Having initially planned to load the frame and other larger components onto the backs of yaks, Desmond is forced to reconsider when confronted by the diminutive beasts of burden with which he has been provided. Instead, the vast bulk of the luggage and provisions will have to manhandled, a potentially perilous ask given the poor quality mountain paths ahead but one that the locals duly accept without question. Desmond, already exhausted, can only look on as the sherpas attempt to navigate the precarious track, ultimately resolving to slide the piano down the steep and unsteady shingle slopes rather than follow the slow and serpentine trail. Unexpectedly, Harald — the fittest of the troupe thanks to his experience skiing in Sweden — proves essential to the endeavour’s success, both in helping to carry the piano with the requisite care and in motivating the volunteers with charismatic, if incongruous, viking chants.
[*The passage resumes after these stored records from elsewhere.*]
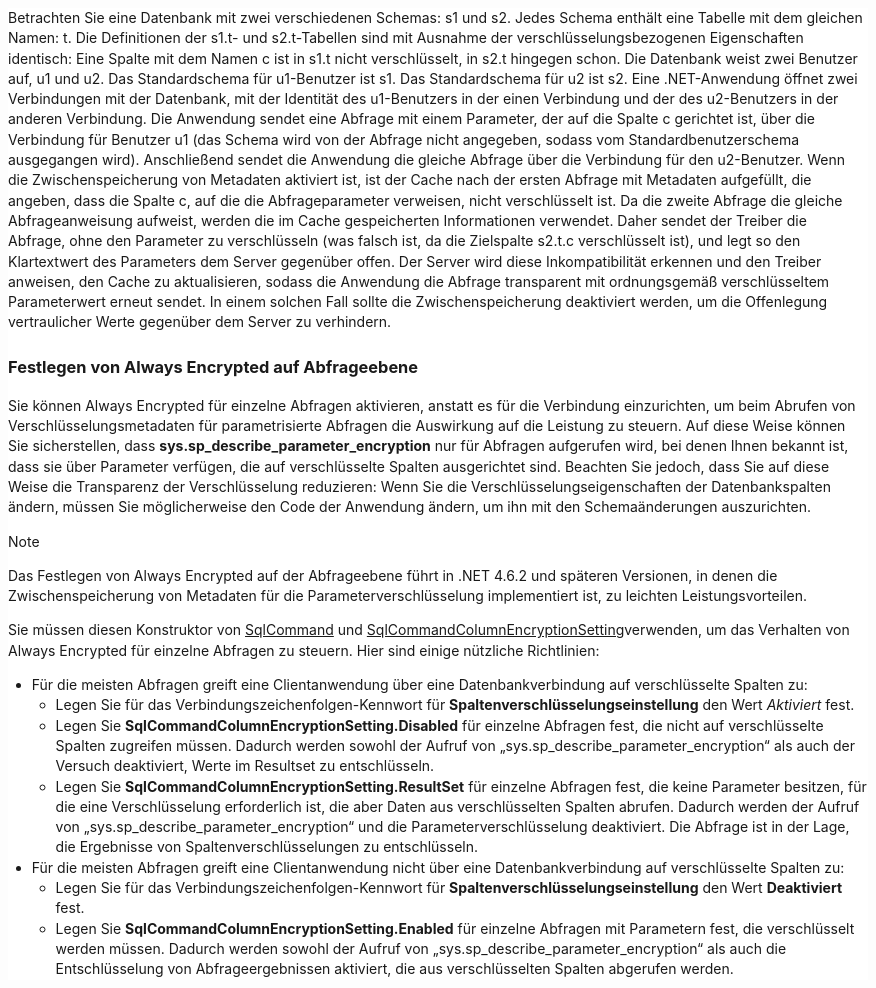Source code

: Betrachten Sie eine Datenbank mit zwei verschiedenen Schemas: s1 und s2. Jedes Schema enthält eine Tabelle mit dem gleichen Namen: t. Die Definitionen der s1.t- und s2.t-Tabellen sind mit Ausnahme der verschlüsselungsbezogenen Eigenschaften identisch: Eine Spalte mit dem Namen c ist in s1.t nicht verschlüsselt, in s2.t hingegen schon. Die Datenbank weist zwei Benutzer auf, u1 und u2. Das Standardschema für u1-Benutzer ist s1. Das Standardschema für u2 ist s2. Eine .NET-Anwendung öffnet zwei Verbindungen mit der Datenbank, mit der Identität des u1-Benutzers in der einen Verbindung und der des u2-Benutzers in der anderen Verbindung. Die Anwendung sendet eine Abfrage mit einem Parameter, der auf die Spalte c gerichtet ist, über die Verbindung für Benutzer u1 (das Schema wird von der Abfrage nicht angegeben, sodass vom Standardbenutzerschema ausgegangen wird). Anschließend sendet die Anwendung die gleiche Abfrage über die Verbindung für den u2-Benutzer. Wenn die Zwischenspeicherung von Metadaten aktiviert ist, ist der Cache nach der ersten Abfrage mit Metadaten aufgefüllt, die angeben, dass die Spalte c, auf die die Abfrageparameter verweisen, nicht verschlüsselt ist. Da die zweite Abfrage die gleiche Abfrageanweisung aufweist, werden die im Cache gespeicherten Informationen verwendet. Daher sendet der Treiber die Abfrage, ohne den Parameter zu verschlüsseln (was falsch ist, da die Zielspalte s2.t.c verschlüsselt ist), und legt so den Klartextwert des Parameters dem Server gegenüber offen. Der Server wird diese Inkompatibilität erkennen und den Treiber anweisen, den Cache zu aktualisieren, sodass die Anwendung die Abfrage transparent mit ordnungsgemäß verschlüsseltem Parameterwert erneut sendet. In einem solchen Fall sollte die Zwischenspeicherung deaktiviert werden, um die Offenlegung vertraulicher Werte gegenüber dem Server zu verhindern. 




### <a name="setting-always-encrypted-at-the-query-level"></a>Festlegen von Always Encrypted auf Abfrageebene

Sie können Always Encrypted für einzelne Abfragen aktivieren, anstatt es für die Verbindung einzurichten, um beim Abrufen von Verschlüsselungsmetadaten für parametrisierte Abfragen die Auswirkung auf die Leistung zu steuern. Auf diese Weise können Sie sicherstellen, dass **sys.sp_describe_parameter_encryption** nur für Abfragen aufgerufen wird, bei denen Ihnen bekannt ist, dass sie über Parameter verfügen, die auf verschlüsselte Spalten ausgerichtet sind. Beachten Sie jedoch, dass Sie auf diese Weise die Transparenz der Verschlüsselung reduzieren: Wenn Sie die Verschlüsselungseigenschaften der Datenbankspalten ändern, müssen Sie möglicherweise den Code der Anwendung ändern, um ihn mit den Schemaänderungen auszurichten.

> [!NOTE]
> Das Festlegen von Always Encrypted auf der Abfrageebene führt in .NET 4.6.2 und späteren Versionen, in denen die Zwischenspeicherung von Metadaten für die Parameterverschlüsselung implementiert ist, zu leichten Leistungsvorteilen.

Sie müssen diesen Konstruktor von [SqlCommand](/dotnet/api/system.data.sqlclient.sqlcommand) und [SqlCommandColumnEncryptionSetting](/dotnet/api/system.data.sqlclient.sqlcommandcolumnencryptionsetting)verwenden, um das Verhalten von Always Encrypted für einzelne Abfragen zu steuern. Hier sind einige nützliche Richtlinien:
- Für die meisten Abfragen greift eine Clientanwendung über eine Datenbankverbindung auf verschlüsselte Spalten zu:
    - Legen Sie für das Verbindungszeichenfolgen-Kennwort für **Spaltenverschlüsselungseinstellung** den Wert *Aktiviert* fest.
    - Legen Sie **SqlCommandColumnEncryptionSetting.Disabled** für einzelne Abfragen fest, die nicht auf verschlüsselte Spalten zugreifen müssen. Dadurch werden sowohl der Aufruf von „sys.sp_describe_parameter_encryption“ als auch der Versuch deaktiviert, Werte im Resultset zu entschlüsseln.
    - Legen Sie **SqlCommandColumnEncryptionSetting.ResultSet** für einzelne Abfragen fest, die keine Parameter besitzen, für die eine Verschlüsselung erforderlich ist, die aber Daten aus verschlüsselten Spalten abrufen. Dadurch werden der Aufruf von „sys.sp_describe_parameter_encryption“ und die Parameterverschlüsselung deaktiviert. Die Abfrage ist in der Lage, die Ergebnisse von Spaltenverschlüsselungen zu entschlüsseln.
- Für die meisten Abfragen greift eine Clientanwendung nicht über eine Datenbankverbindung auf verschlüsselte Spalten zu:
    - Legen Sie für das Verbindungszeichenfolgen-Kennwort für **Spaltenverschlüsselungseinstellung** den Wert **Deaktiviert** fest.
    - Legen Sie **SqlCommandColumnEncryptionSetting.Enabled** für einzelne Abfragen mit Parametern fest, die verschlüsselt werden müssen. Dadurch werden sowohl der Aufruf von „sys.sp_describe_parameter_encryption“ als auch die Entschlüsselung von Abfrageergebnissen aktiviert, die aus verschlüsselten Spalten abgerufen werden.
The whole endeavour is delightfully, disarmingly surreal, something that doesn’t change once Lingshed finally looms into view. At the school awaits a trained concert pianist from Germany, quite by coincidence, who arrived just one week before the village’s very first piano. You might expect such chance encounters and happy accidents in Camden Market, but in the shadow of Zanskar — so isolated that it’s thought to be the last remaining Buddhist enclave in the world? It’s almost enough to make you believe in karma. One of the most striking scenes in Piano to Zanskar has little to do with pianos at all, but sees Anna singing snippets of Amazing Grace to the assembled school children, pausing between lines to allow the children to echo the lyrics back to her. It’s a spine-tingling prelude to the main event: the piano concert. If Desmond can put the broken pieces back together, that is.

As amazing as Desmond’s achievement is, however, Piano to Zanskar doesn’t quite do it justice. It doesn’t feel like the whole story, omitting most of the journey, distance-wise at least, and largely ignoring the villagers who do most of the hard work once they arrive in the Indian Himalayas. What’s more, many of the questions that the documentary raises — pertaining to globalisation, for instance; specifically how a place can be modernised without becoming homogenised — go frustratingly unanswered. It’s clear that Desmond hasn’t finished with Lingshed, returning yearly to tune the piano and initiating a recycling initiative, so it’s disappointing when the film comes to an abrupt, seemingly premature end. Lingshed might now have a piano, but now what?